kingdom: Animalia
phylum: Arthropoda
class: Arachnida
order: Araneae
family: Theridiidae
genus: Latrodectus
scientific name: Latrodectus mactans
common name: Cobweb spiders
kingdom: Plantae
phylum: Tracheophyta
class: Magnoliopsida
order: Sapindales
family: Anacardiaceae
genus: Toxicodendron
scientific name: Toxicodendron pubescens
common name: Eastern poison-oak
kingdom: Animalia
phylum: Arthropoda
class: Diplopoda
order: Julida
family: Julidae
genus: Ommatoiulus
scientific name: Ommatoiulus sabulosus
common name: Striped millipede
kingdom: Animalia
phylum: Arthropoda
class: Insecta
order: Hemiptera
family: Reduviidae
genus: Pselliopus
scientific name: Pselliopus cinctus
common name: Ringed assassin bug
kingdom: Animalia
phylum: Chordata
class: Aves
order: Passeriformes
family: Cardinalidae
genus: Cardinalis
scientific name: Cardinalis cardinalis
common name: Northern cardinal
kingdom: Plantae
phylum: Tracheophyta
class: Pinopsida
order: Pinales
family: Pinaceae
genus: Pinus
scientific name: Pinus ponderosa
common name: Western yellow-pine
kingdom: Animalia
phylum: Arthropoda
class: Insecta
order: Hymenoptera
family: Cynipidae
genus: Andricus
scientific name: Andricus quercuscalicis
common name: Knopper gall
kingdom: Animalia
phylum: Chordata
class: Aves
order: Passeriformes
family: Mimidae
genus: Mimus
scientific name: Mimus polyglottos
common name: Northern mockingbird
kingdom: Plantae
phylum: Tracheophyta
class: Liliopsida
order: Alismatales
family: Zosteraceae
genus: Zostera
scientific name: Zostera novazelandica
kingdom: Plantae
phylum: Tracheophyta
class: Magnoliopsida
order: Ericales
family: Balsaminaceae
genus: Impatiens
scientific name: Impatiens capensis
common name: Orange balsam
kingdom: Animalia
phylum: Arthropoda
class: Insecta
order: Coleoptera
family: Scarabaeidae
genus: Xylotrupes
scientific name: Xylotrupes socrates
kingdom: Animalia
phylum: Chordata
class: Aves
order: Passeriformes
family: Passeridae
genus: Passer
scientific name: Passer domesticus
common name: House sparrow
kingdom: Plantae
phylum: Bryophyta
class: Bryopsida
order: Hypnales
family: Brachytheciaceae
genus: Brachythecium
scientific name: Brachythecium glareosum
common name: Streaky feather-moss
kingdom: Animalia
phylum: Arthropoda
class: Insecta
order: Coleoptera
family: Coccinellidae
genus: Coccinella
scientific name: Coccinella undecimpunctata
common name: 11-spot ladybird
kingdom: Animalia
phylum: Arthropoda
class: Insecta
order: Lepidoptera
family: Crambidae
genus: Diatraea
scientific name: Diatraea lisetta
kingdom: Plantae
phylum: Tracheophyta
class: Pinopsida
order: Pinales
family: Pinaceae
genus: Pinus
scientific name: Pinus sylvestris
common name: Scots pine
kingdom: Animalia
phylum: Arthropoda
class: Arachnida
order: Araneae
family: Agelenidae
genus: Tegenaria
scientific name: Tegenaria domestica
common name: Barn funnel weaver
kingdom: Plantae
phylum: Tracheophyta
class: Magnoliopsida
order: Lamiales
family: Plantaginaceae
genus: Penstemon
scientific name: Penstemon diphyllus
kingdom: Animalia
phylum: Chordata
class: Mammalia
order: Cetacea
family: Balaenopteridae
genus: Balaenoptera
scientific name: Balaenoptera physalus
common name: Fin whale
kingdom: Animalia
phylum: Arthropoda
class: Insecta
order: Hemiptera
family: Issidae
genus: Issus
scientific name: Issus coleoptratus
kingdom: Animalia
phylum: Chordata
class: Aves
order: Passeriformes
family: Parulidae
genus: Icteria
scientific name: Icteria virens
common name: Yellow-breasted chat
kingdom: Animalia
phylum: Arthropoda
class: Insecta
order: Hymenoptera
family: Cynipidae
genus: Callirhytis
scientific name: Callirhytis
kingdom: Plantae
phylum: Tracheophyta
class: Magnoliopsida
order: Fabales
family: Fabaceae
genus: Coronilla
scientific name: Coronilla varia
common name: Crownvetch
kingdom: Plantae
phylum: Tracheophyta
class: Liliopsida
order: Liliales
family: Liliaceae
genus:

========================

**TASK TO CARRY OUT:**
In every row above, swap "common name" for "vernacular name" and write all the lines out again with nothing else changed.

**RESULT OF THIS TASK:**
kingdom: Animalia
phylum: Arthropoda
class: Arachnida
order: Araneae
family: Theridiidae
genus: Latrodectus
scientific name: Latrodectus mactans
vernacular name: Cobweb spiders
kingdom: Plantae
phylum: Tracheophyta
class: Magnoliopsida
order: Sapindales
family: Anacardiaceae
genus: Toxicodendron
scientific name: Toxicodendron pubescens
vernacular name: Eastern poison-oak
kingdom: Animalia
phylum: Arthropoda
class: Diplopoda
order: Julida
family: Julidae
genus: Ommatoiulus
scientific name: Ommatoiulus sabulosus
vernacular name: Striped millipede
kingdom: Animalia
phylum: Arthropoda
class: Insecta
order: Hemiptera
family: Reduviidae
genus: Pselliopus
scientific name: Pselliopus cinctus
vernacular name: Ringed assassin bug
kingdom: Animalia
phylum: Chordata
class: Aves
order: Passeriformes
family: Cardinalidae
genus: Cardinalis
scientific name: Cardinalis cardinalis
vernacular name: Northern cardinal
kingdom: Plantae
phylum: Tracheophyta
class: Pinopsida
order: Pinales
family: Pinaceae
genus: Pinus
scientific name: Pinus ponderosa
vernacular name: Western yellow-pine
kingdom: Animalia
phylum: Arthropoda
class: Insecta
order: Hymenoptera
family: Cynipidae
genus: Andricus
scientific name: Andricus quercuscalicis
vernacular name: Knopper gall
kingdom: Animalia
phylum: Chordata
class: Aves
order: Passeriformes
family: Mimidae
genus: Mimus
scientific name: Mimus polyglottos
vernacular name: Northern mockingbird
kingdom: Plantae
phylum: Tracheophyta
class: Liliopsida
order: Alismatales
family: Zosteraceae
genus: Zostera
scientific name: Zostera novazelandica
kingdom: Plantae
phylum: Tracheophyta
class: Magnoliopsida
order: Ericales
family: Balsaminaceae
genus: Impatiens
scientific name: Impatiens capensis
vernacular name: Orange balsam
kingdom: Animalia
phylum: Arthropoda
class: Insecta
order: Coleoptera
family: Scarabaeidae
genus: Xylotrupes
scientific name: Xylotrupes socrates
kingdom: Animalia
phylum: Chordata
class: Aves
order: Passeriformes
family: Passeridae
genus: Passer
scientific name: Passer domesticus
vernacular name: House sparrow
kingdom: Plantae
phylum: Bryophyta
class: Bryopsida
order: Hypnales
family: Brachytheciaceae
genus: Brachythecium
scientific name: Brachythecium glareosum
vernacular name: Streaky feather-moss
kingdom: Animalia
phylum: Arthropoda
class: Insecta
order: Coleoptera
family: Coccinellidae
genus: Coccinella
scientific name: Coccinella undecimpunctata
vernacular name: 11-spot ladybird
kingdom: Animalia
phylum: Arthropoda
class: Insecta
order: Lepidoptera
family: Crambidae
genus: Diatraea
scientific name: Diatraea lisetta
kingdom: Plantae
phylum: Tracheophyta
class: Pinopsida
order: Pinales
family: Pinaceae
genus: Pinus
scientific name: Pinus sylvestris
vernacular name: Scots pine
kingdom: Animalia
phylum: Arthropoda
class: Arachnida
order: Araneae
family: Agelenidae
genus: Tegenaria
scientific name: Tegenaria domestica
vernacular name: Barn funnel weaver
kingdom: Plantae
phylum: Tracheophyta
class: Magnoliopsida
order: Lamiales
family: Plantaginaceae
genus: Penstemon
scientific name: Penstemon diphyllus
kingdom: Animalia
phylum: Chordata
class: Mammalia
order: Cetacea
family: Balaenopteridae
genus: Balaenoptera
scientific name: Balaenoptera physalus
vernacular name: Fin whale
kingdom: Animalia
phylum: Arthropoda
class: Insecta
order: Hemiptera
family: Issidae
genus: Issus
scientific name: Issus coleoptratus
kingdom: Animalia
phylum: Chordata
class: Aves
order: Passeriformes
family: Parulidae
genus: Icteria
scientific name: Icteria virens
vernacular name: Yellow-breasted chat
kingdom: Animalia
phylum: Arthropoda
class: Insecta
order: Hymenoptera
family: Cynipidae
genus: Callirhytis
scientific name: Callirhytis
kingdom: Plantae
phylum: Tracheophyta
class: Magnoliopsida
order: Fabales
family: Fabaceae
genus: Coronilla
scientific name: Coronilla varia
vernacular name: Crownvetch
kingdom: Plantae
phylum: Tracheophyta
class: Liliopsida
order: Liliales
family: Liliaceae
genus:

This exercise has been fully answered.